REPUBLIKA.CO.ID, JAKARTA -- Pemerintah Indonesia disarankan segera mengevalkuasi peran dan kinerja lembaga intelijen, menyusul dugaan penyadapan oleh pihak asing. Terutama operasi kontra intelijen dalam Badan Intelijen Negara (BIN).
"Evaluasi aparat intelijen sangat penting. Dalam penyadapan yang dilakukan asing ini, evaluasi kontra intelijen BIN harus dilakukan segera," kata Direktur Eksekutif Lembaga Studi Pertahanan dan Studi Strategis Indonesia Rizal Darmaputra, di Jakarta, Sabtu (9/11).
Jika kontra intelijen berfungsi dengan baik, menurutnya dilakukan strategi massif untuk menangkal semua bentuk rencana yang dilakukan oleh lawan yang memiliki tujuan lain. Ia berpendapat, kontra intelijen ada untuk menghadapi suatu ancaman, apakah itu dari badan intelijen musuh atau dari kelompok non negara. Sehingga sampai skala tertentu ia bersifat reaktif.
Lembaga intelijen dalam negeri seperti BIN, Badan Intelijen Strategis (BAIS), dan Lembaga Sandi Negara, lanjut Rizal, memang tidak bisa disalahkan sepenuhnya atas upaya penyadapan yang dilakukan pihak asing. Namun, ketiga lembaga intelijen negara itu harus mampu memberikan informasi dari piranti-piranti penyadapan yang digunakan.

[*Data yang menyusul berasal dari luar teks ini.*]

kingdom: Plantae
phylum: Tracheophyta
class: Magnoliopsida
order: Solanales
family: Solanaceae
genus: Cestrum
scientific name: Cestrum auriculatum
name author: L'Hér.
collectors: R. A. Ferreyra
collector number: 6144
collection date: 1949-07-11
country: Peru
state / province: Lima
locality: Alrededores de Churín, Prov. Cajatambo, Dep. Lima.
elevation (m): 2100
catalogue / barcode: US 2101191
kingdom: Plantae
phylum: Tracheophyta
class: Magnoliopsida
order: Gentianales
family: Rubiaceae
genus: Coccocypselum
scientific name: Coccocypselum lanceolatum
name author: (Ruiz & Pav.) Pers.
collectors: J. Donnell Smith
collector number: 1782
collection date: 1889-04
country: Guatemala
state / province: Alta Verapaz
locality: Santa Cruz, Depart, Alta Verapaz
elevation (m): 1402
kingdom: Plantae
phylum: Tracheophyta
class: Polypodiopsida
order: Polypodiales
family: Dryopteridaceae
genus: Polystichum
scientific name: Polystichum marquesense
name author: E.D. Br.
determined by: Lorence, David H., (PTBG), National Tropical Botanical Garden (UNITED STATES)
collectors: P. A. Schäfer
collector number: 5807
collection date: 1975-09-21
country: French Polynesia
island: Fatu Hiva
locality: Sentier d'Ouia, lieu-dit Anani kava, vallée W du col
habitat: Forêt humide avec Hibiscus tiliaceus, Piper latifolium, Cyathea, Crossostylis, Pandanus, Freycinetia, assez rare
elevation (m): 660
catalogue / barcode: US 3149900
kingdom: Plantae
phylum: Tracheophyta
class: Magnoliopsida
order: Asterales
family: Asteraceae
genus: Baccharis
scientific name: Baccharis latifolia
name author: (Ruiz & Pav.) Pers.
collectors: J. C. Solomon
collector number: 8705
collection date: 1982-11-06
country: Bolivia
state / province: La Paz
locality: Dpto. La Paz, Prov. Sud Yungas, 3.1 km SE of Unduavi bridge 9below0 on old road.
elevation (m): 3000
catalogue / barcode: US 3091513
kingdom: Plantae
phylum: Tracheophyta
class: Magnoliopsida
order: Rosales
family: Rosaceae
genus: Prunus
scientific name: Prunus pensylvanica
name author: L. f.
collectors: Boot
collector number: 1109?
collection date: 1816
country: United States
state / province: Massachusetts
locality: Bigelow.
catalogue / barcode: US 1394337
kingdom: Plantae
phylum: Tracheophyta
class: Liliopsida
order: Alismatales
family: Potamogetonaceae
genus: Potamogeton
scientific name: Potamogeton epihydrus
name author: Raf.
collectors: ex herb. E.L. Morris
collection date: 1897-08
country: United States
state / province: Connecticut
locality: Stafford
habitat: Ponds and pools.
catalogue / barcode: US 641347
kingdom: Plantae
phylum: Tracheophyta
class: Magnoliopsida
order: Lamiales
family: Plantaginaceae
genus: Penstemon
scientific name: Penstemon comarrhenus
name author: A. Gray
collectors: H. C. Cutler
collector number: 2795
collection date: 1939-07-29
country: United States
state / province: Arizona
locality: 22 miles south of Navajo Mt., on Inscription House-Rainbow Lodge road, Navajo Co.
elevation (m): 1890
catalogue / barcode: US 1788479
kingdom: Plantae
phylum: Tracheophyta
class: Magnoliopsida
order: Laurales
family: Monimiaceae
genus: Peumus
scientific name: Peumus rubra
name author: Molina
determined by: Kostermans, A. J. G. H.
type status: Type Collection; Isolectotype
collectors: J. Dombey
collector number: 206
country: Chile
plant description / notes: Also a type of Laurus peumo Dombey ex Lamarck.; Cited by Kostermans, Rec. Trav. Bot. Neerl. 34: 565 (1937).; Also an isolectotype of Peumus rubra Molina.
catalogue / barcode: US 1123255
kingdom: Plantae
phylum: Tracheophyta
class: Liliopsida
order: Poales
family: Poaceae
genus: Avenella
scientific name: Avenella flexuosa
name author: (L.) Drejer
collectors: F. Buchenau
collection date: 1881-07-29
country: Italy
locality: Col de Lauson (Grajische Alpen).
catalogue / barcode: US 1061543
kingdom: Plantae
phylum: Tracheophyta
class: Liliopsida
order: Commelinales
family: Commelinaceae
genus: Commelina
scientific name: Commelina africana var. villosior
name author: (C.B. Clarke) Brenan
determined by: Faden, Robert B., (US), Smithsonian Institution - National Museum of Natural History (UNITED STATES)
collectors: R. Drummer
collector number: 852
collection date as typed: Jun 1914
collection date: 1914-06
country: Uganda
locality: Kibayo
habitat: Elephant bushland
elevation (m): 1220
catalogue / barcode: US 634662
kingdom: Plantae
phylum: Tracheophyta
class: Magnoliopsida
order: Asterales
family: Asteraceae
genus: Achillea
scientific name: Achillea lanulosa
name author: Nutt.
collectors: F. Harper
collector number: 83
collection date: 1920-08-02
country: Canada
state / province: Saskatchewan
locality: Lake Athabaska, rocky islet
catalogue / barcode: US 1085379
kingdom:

"Sampai di mana device intelijen bisa disusupi. Pada umumnya teknologi intel kan kita beli dari negara-negara barat," ujarnya.
Karenanya, Rizal menyarankan pemerintah dan Komisi I DPR harus segera meminta penjelasan kepada semua lembaga intelijen negara. Termasuk meminta penjelasan pejabat intel mengenai kerjasama BIN dengan Australian Security Intelligence Organisation (ASIO).
"BIN dan ASIO itu kan ada hubungan langusng. Bahkan perwira ASIO langsung dilatih di Bogor, musti diminta penjelasan bagaimana hubungan ini," kata Rizal mengakhiri.